Your instructions =
Going line by line through the records below, count those with the word "Example" and give only the count.

[Dataset entries]

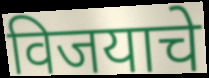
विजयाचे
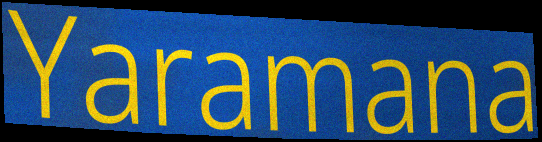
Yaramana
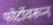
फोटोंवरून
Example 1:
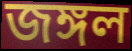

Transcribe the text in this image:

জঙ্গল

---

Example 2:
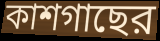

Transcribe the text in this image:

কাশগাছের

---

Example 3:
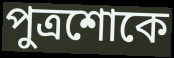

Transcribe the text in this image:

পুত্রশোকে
==
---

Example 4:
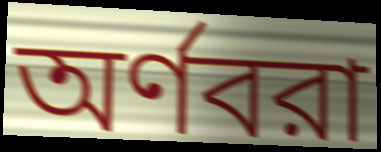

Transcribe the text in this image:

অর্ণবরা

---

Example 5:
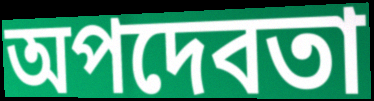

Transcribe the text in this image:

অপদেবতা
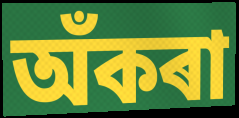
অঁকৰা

Reply =
5